The article paints a bleak picture of humanity – one in which the author no longer felt comfortable looking future employees in the eye. Many bloggers and reporters are left wondering and contemplating the truth of Smith’s article. Regardless of its accuracy, investors are left with depleted trust in an already shaken financial services industry.
If the article was right, can the financial services industry be fixed?
While I can’t answer the question about what was actually happening, I do have a perspective on what to do. Not all financial firms work in the way described in the article.
Here’s a quick video that explains the difference:
There is a small, but growing minority of registered investment advisors, who are waving the “fee-only” fiduciary banner and are advocating on behalf of their clients for a fiduciary standard. If investors and clients were to join forces with the small group of advisors who were willing to stand up for them, that voice would hold more weight. Maybe just enough to enact a change…

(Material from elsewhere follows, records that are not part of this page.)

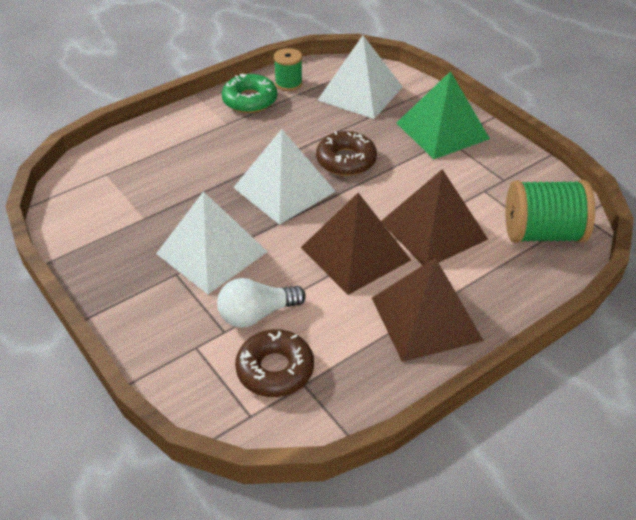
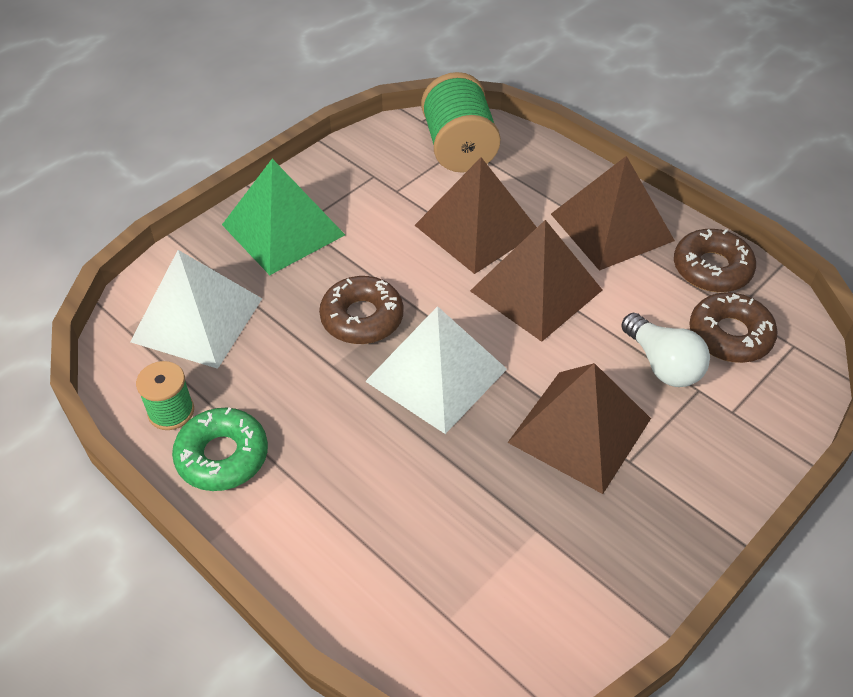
camera: 100 degrees left, 5 degrees up
(211, 252) = (579, 430): white pyramid -> brown pyramid
(359, 380) = (712, 268): none -> brown donut

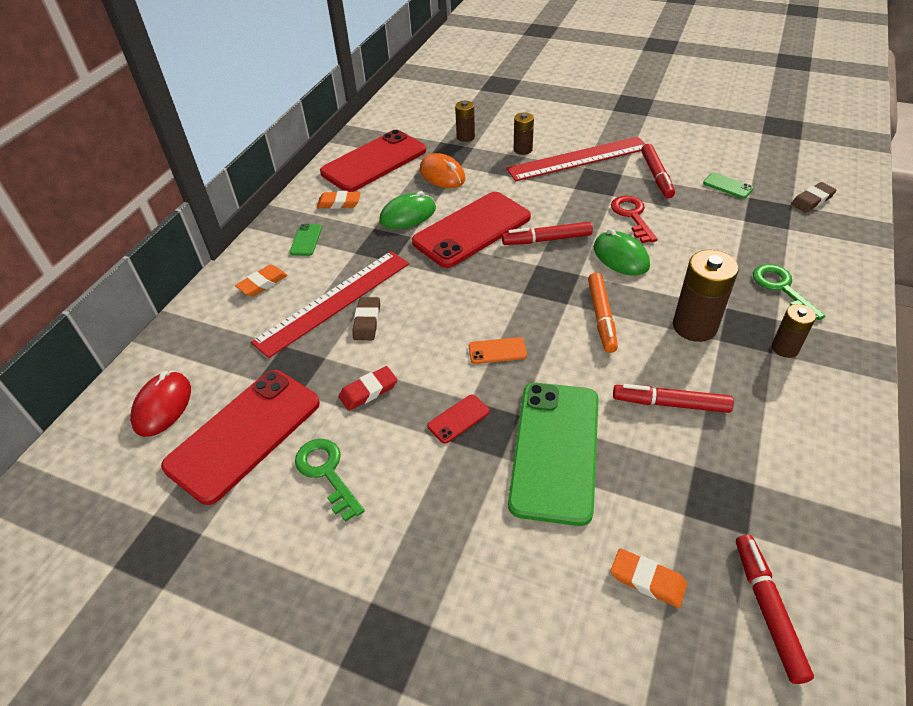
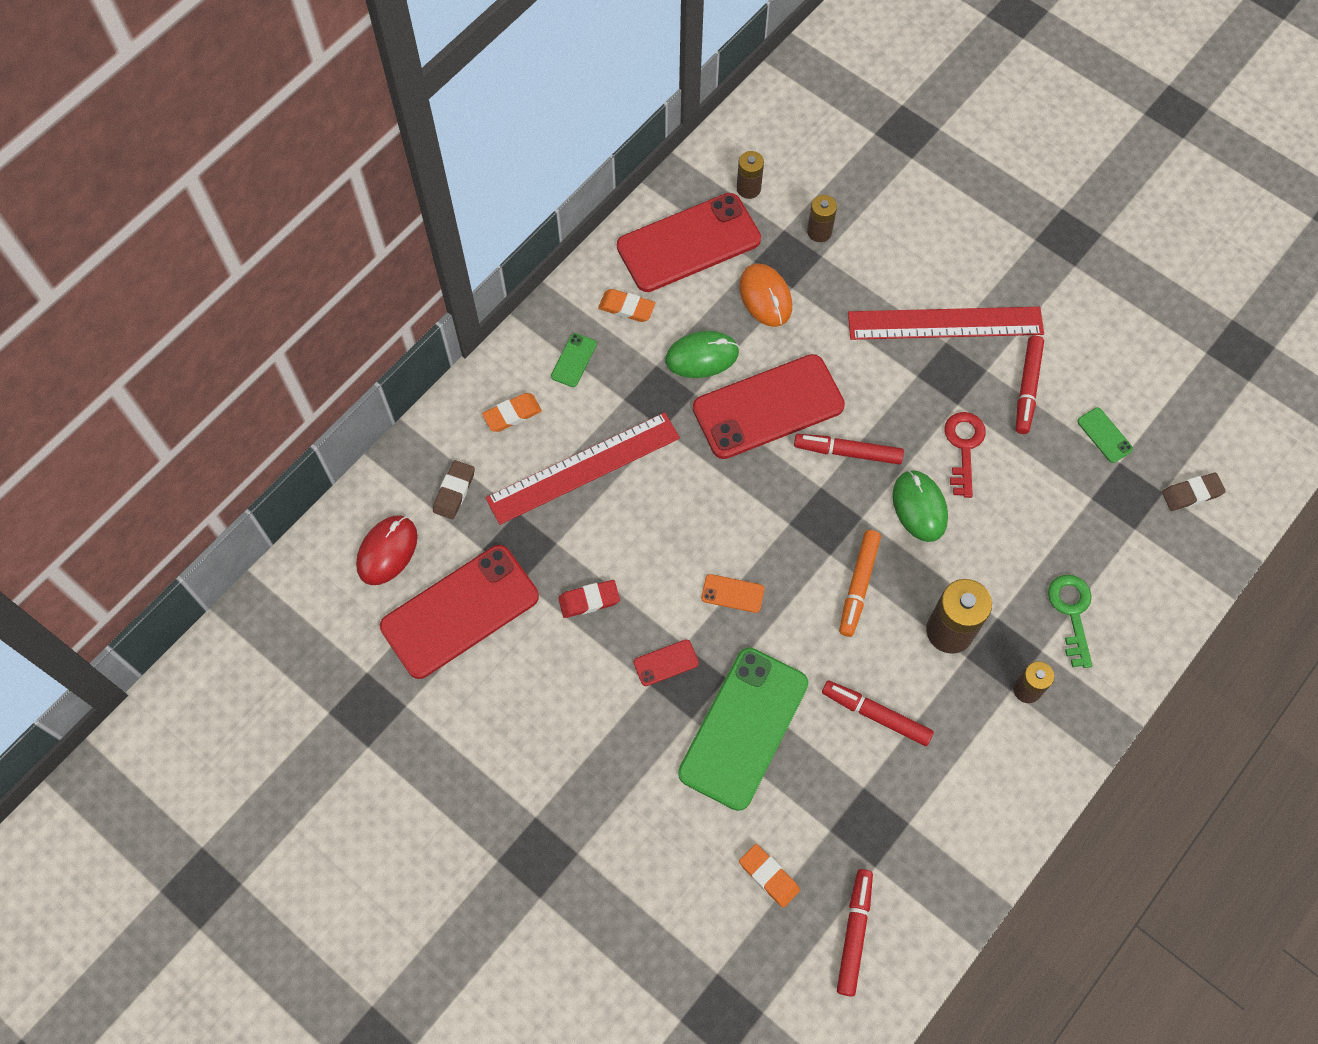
camera: 15 degrees right, 20 degrees up
(326, 472) = (527, 680): green key -> none
(367, 321) = (611, 508): brown eraser -> brown eraser (454, 491)
(523, 150) = (883, 282): brown battery -> brown battery (748, 188)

Investors, themselves, can help drive that change by voting with their dollars and their investments. Seek out a fee only registered investment advisor – a person or firm that is held to a fiduciary standard. Find a company that is mandated to put your interests first. Find a firm that doesn’t think of it’s clients as “muppets.”
As to where this leaves Mr. Smith. This is just my opinion, but I don’t think you write articles like that to condemn a company or resolve a personal agenda. I think you do it as a sort of confession or a way to ask for forgiveness.
You meet your farmer, if you will. You confess. And you hope that the world forgives you.